Фрагмент документа >>
<<<<
Исписавшись в повестях, он печатает в журналах какую-нибудь статью, „написанную с страшною претензией на самую наивную поэзию и при этом на психологию“, например, описывает гибель парохода; сама гибель его нисколько не интересует, но „так и читается между строками: интересуйтесь мною, смотрите, каков я был в эти минуты“; „чего вы смотрите на эту утопленницу с мертвым ребенком в мертвых руках? Смотрите лучше на меня, как я не вынес этого зрелища и от него отвернулся. Вот я стал спиною; вот я в ужасе“ и т. д.
Чуть не за год известно в городе, что этот „великий русский и европейский писатель, кладя перо“, изъявил наконец свое согласие прочесть свое прощальное произведение „Merci“. Все ждут этого момента, как колоссального события. „Великий Кармазинов“ выходит „с осанкою пятерых камергеров“, жеманясь и тонируя, объявляет публике, что он сначала ни за что не соглашался читать.
„Есть, дескать, такие строки, которые до того выпиваются из сердца, что сказать нельзя, так что этакую святыню никак нельзя нести в публику (ну так зачем же понес? спрашивает его при этом от себя автор); но так как его упросили, то он и понес, и так как сверх того он кладет перо навеки и поклялся более ни за что не писать, то уж так и быть написал эту вещь; и так как он поклялся ничего и никогда не читать в публике, то уж так и быть прочтет эту последнюю статью в публике“ и т. д.
>>>>
Исходные записи >>
<<<<
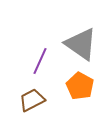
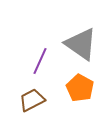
orange pentagon: moved 2 px down
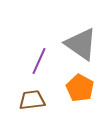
purple line: moved 1 px left
brown trapezoid: rotated 20 degrees clockwise
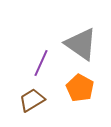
purple line: moved 2 px right, 2 px down
brown trapezoid: rotated 24 degrees counterclockwise
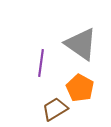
purple line: rotated 16 degrees counterclockwise
brown trapezoid: moved 23 px right, 9 px down
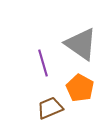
purple line: moved 2 px right; rotated 24 degrees counterclockwise
brown trapezoid: moved 5 px left, 1 px up; rotated 8 degrees clockwise
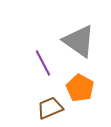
gray triangle: moved 2 px left, 3 px up
purple line: rotated 12 degrees counterclockwise
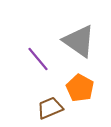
purple line: moved 5 px left, 4 px up; rotated 12 degrees counterclockwise
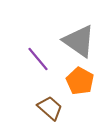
orange pentagon: moved 7 px up
brown trapezoid: rotated 64 degrees clockwise
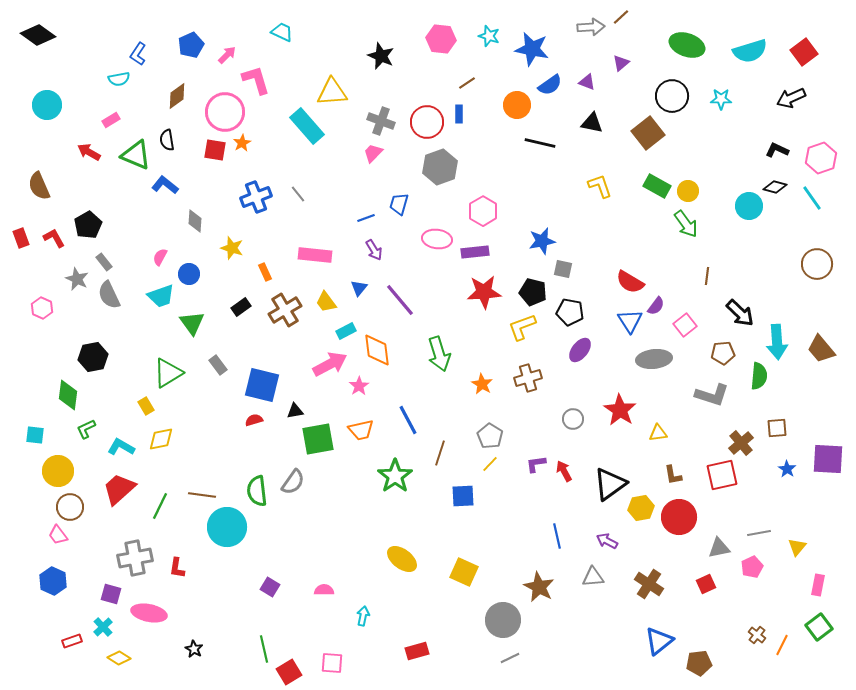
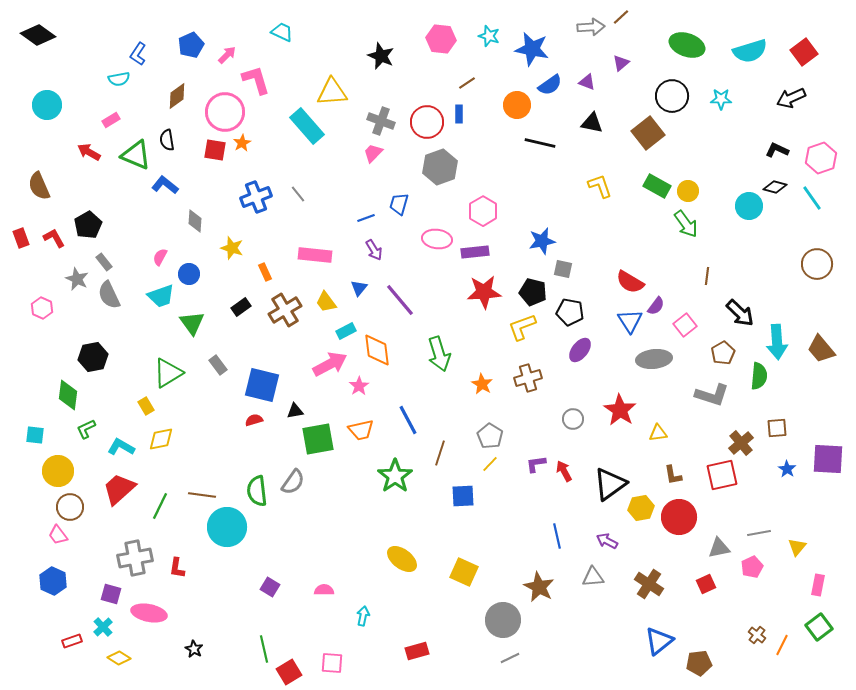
brown pentagon at (723, 353): rotated 25 degrees counterclockwise
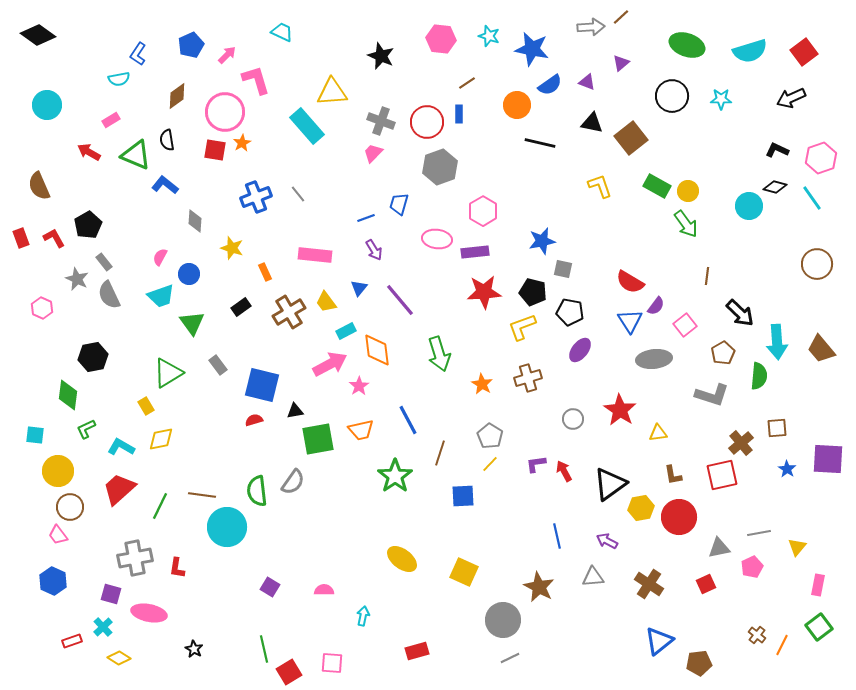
brown square at (648, 133): moved 17 px left, 5 px down
brown cross at (285, 310): moved 4 px right, 2 px down
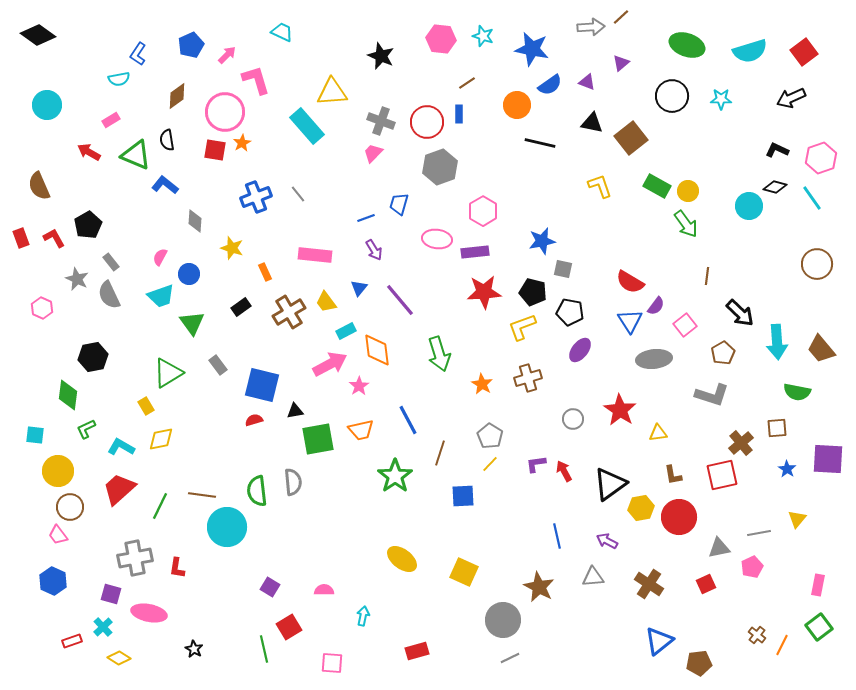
cyan star at (489, 36): moved 6 px left
gray rectangle at (104, 262): moved 7 px right
green semicircle at (759, 376): moved 38 px right, 16 px down; rotated 96 degrees clockwise
gray semicircle at (293, 482): rotated 40 degrees counterclockwise
yellow triangle at (797, 547): moved 28 px up
red square at (289, 672): moved 45 px up
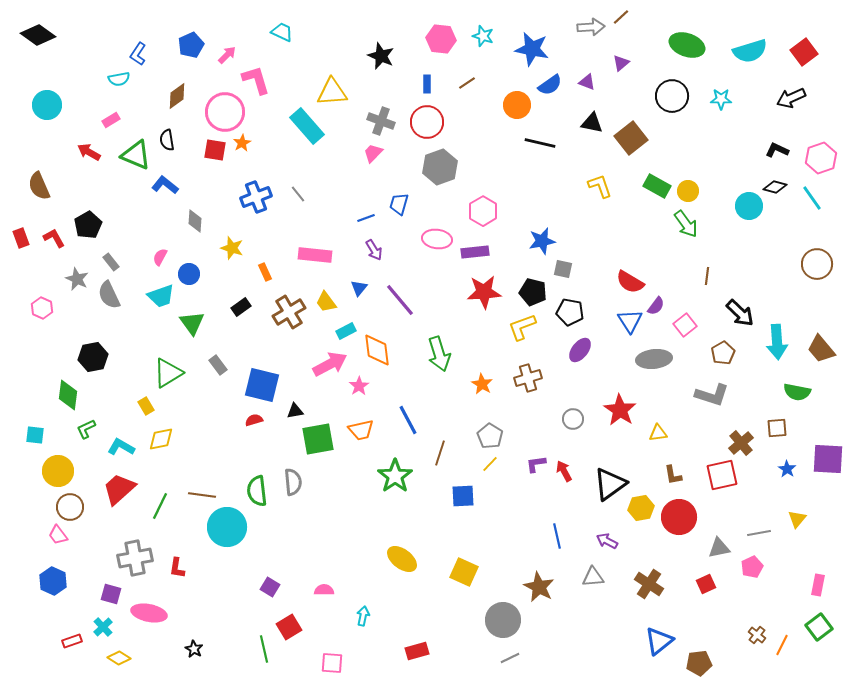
blue rectangle at (459, 114): moved 32 px left, 30 px up
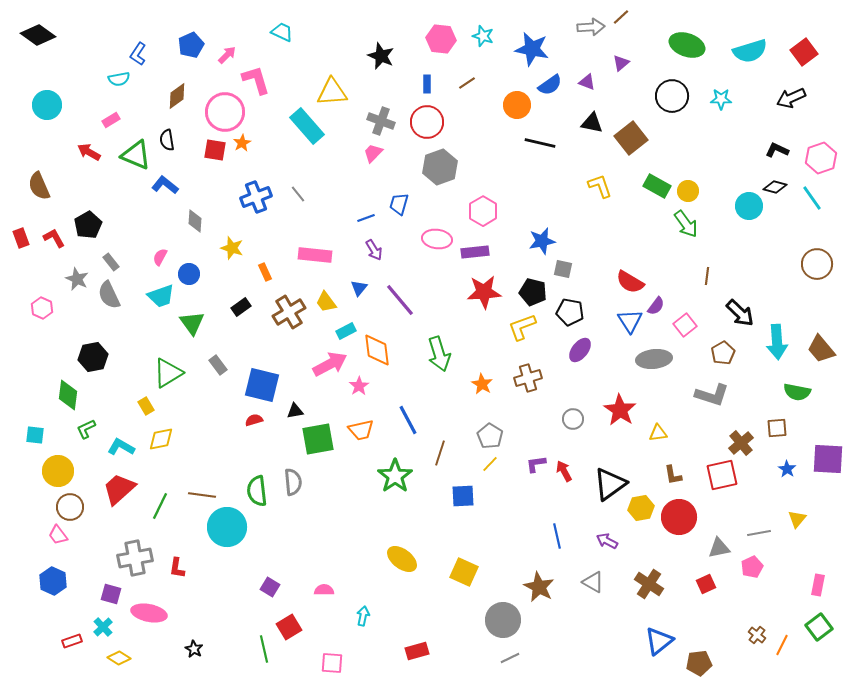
gray triangle at (593, 577): moved 5 px down; rotated 35 degrees clockwise
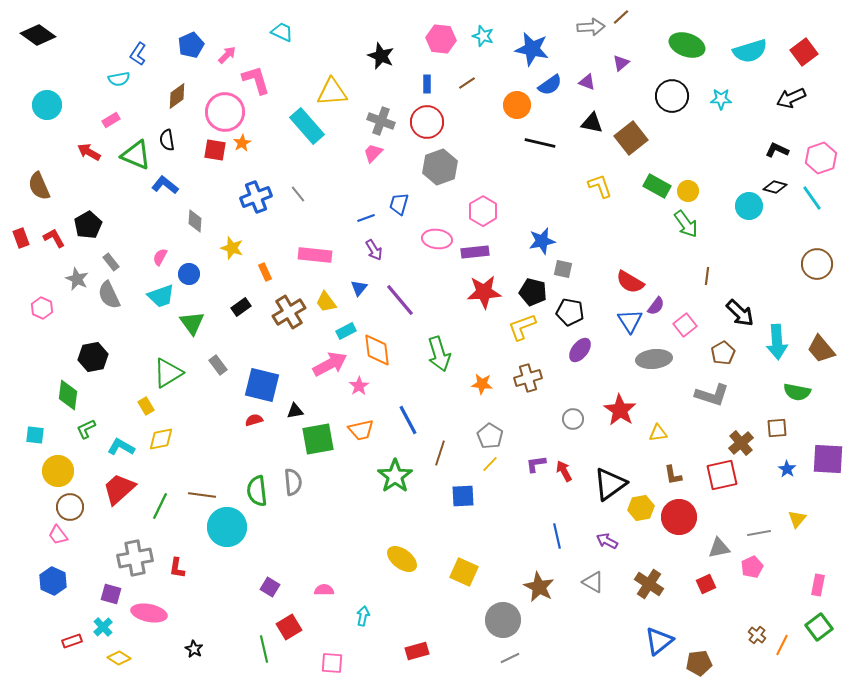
orange star at (482, 384): rotated 25 degrees counterclockwise
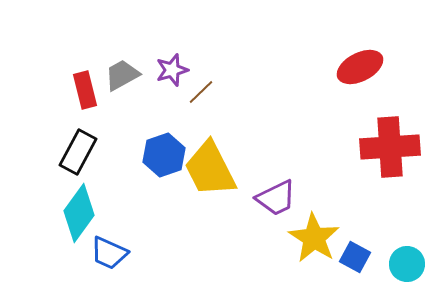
>>>>
Что сделать >>
**1.** Выведите без изменений отрывок из фрагмента о Кармазинове. Начните с места, где стоят слова «Чуть не за год», и остановитесь после слов «не соглашался читать.».
**2.** Отфильтруйте записи и оставьте только те строки, в которых есть слово «left». Регистр букв учитывается.

Ожидаемые ответы >>
**1.**
Чуть не за год известно в городе, что этот „великий русский и европейский писатель, кладя перо“, изъявил наконец свое согласие прочесть свое прощальное произведение „Merci“. Все ждут этого момента, как колоссального события. „Великий Кармазинов“ выходит „с осанкою пятерых камергеров“, жеманясь и тонируя, объявляет публике, что он сначала ни за что не соглашался читать.

**2.**
purple line: moved 1 px left
brown trapezoid: moved 5 px left, 1 px up; rotated 8 degrees clockwise
gray triangle: moved 2 px left, 3 px up
purple line: moved 5 px left, 4 px up; rotated 12 degrees counterclockwise
brown square at (648, 133): moved 17 px left, 5 px down
cyan star at (489, 36): moved 6 px left
blue rectangle at (459, 114): moved 32 px left, 30 px up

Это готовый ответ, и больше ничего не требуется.